1. Field of the Invention
The present invention relates to a processing apparatus and a processing method, more specifically to a processing apparatus including an invertible collimator optimum for titanium sputtering or reactive sputtering of titanium nitride, and a method using the processing apparatus.
2. Description of the Prior Art
A semiconductor device fabrication process conventionally uses a sputtering system to form electrodes on objects to be processed, such as semiconductor wafers, and to wire the objects. The objects are positioned opposed to a target of a required film forming material in a processing chamber the interior of which is kept in a required low pressure atmosphere, whereby particles sputtered from the target are applied to the objects.
Accompanying the recent high density integration of semiconductor devices, techniques for accurate micron sized processing during their fabrication processes are required to be developed. In internal wiring processing using sputtering systems, for example, it is necessary to fill contact holes having small diameters and large depths, i.e., high aspect ratios, with sputtered particles. But generally the known sputtering processes have low step coverage characteristics, and as the cavities of the contact holes have larger aspect ratios, wiring discontinuities tend to occur at the bottom of the holes. This is a problem of the conventional technology.
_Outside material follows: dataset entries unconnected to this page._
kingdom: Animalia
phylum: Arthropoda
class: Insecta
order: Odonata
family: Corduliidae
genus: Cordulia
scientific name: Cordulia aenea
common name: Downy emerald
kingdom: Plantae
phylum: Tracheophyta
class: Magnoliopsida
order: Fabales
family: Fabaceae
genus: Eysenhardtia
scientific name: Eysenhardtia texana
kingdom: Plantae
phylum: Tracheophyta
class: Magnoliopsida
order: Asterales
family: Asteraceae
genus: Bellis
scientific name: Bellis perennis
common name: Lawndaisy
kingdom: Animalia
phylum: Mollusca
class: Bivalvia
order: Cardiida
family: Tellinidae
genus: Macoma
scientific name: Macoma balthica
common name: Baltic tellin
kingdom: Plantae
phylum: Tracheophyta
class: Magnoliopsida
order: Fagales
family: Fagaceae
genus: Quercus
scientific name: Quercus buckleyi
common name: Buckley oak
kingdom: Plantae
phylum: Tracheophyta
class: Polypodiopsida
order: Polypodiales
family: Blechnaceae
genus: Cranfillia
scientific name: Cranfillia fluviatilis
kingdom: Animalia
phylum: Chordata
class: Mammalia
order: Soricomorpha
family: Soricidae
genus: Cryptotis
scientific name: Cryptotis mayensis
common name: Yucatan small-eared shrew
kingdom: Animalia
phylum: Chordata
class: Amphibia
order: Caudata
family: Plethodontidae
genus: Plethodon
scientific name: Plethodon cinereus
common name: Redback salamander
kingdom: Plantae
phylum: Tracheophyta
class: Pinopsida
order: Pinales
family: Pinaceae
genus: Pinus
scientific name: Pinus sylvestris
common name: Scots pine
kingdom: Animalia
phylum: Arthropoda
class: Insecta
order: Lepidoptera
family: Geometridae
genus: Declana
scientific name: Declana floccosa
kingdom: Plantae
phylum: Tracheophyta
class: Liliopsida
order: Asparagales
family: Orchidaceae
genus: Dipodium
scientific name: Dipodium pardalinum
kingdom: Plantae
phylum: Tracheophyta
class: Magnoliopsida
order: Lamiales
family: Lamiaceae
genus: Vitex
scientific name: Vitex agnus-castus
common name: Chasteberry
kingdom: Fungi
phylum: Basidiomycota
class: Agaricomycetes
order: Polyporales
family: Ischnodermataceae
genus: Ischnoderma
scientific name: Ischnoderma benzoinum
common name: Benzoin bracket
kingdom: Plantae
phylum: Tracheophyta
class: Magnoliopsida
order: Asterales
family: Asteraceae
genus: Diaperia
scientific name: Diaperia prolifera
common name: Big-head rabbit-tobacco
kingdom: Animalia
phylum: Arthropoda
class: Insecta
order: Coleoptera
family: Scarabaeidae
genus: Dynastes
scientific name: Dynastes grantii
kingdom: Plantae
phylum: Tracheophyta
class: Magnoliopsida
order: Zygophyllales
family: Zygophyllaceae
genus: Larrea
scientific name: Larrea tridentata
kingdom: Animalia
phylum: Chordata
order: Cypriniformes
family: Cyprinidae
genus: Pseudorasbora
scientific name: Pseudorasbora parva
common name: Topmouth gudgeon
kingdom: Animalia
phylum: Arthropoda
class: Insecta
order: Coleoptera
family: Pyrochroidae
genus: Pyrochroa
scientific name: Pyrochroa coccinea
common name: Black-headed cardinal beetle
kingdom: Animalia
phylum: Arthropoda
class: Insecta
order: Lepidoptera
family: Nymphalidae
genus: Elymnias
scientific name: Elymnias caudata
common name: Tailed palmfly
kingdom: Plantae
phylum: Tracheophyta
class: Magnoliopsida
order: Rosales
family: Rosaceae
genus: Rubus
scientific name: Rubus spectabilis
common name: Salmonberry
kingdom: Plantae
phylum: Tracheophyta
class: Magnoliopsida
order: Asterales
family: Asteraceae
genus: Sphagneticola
As a countermeasure to this problem there has been recently used a sputtering system including a collimator 5 which comprises, as shown in FIGS. 10 and 11, a plurality of circular through-holes 5a or a honeycomb of through-holes FIG. formed through a metal plate of, e.g., steel, or an insulating plate made of ceramic. The collimator 5 is positioned between a target and objects to be processed to restrict the directions of travel of the sputtered particles in a cos .theta. distribution from the target so that only selected particles substantially perpendicularly bombard the surfaces of the objects to be processed, whereby improved step coverage is obtained. By the use of such collimator, a step coverage is obtained which is improved by about three times the usual step coverage for contact holes of aspect ratios of above 3.0 which are required in the fabrication of, e.g., 64M DRAMs.
But collimators used in sputtering systems for the improvement of step coverage sometimes cause large amounts of particles, depending on materials of the collimators, to be formed. For example, in forming an ohmic contact layer between an electrode/wiring material, and silicon, as shown in FIG. 12, a titanium film 73 as a contact layer is formed on a silicon substrate 70, and a titanium nitride film 74 is formed as a barrier layer for prevention of reaction between the electrode/wiring material and the silicon, and as an adhesion layer, when the electrode/wiring material is CVD tungsten 75. But a problem is that titanium nitride, which is stable and hard to react, has poor adhesion and more easily peels than titanium, causing particles to be formed.
Titanium nitride is generally sputtered by reactive sputtering, because titanium nitride as a target material is not commercially available. In this reactive sputtering, discharge is conducted with argon and nitrogen gases, which are usual sputtering gases, being introduced into a processing chamber at required flow rates to nitrify the titanium near the surface of the target or the surfaces of the wafers to form titanium nitride films. But because titanium, which is unstable and active, tends to be contaminated by a residue of the gases in vacuum, titanium sputtering and titanium nitride reactive sputtering cannot be conducted by using one and the same titanium target. Accordingly, the sputtering and the reactive sputtering must be conducted in different processing chambers, or the surface of the target must be cleaned before the titanium sputtering, which has been a serious barrier to improvement of productivity.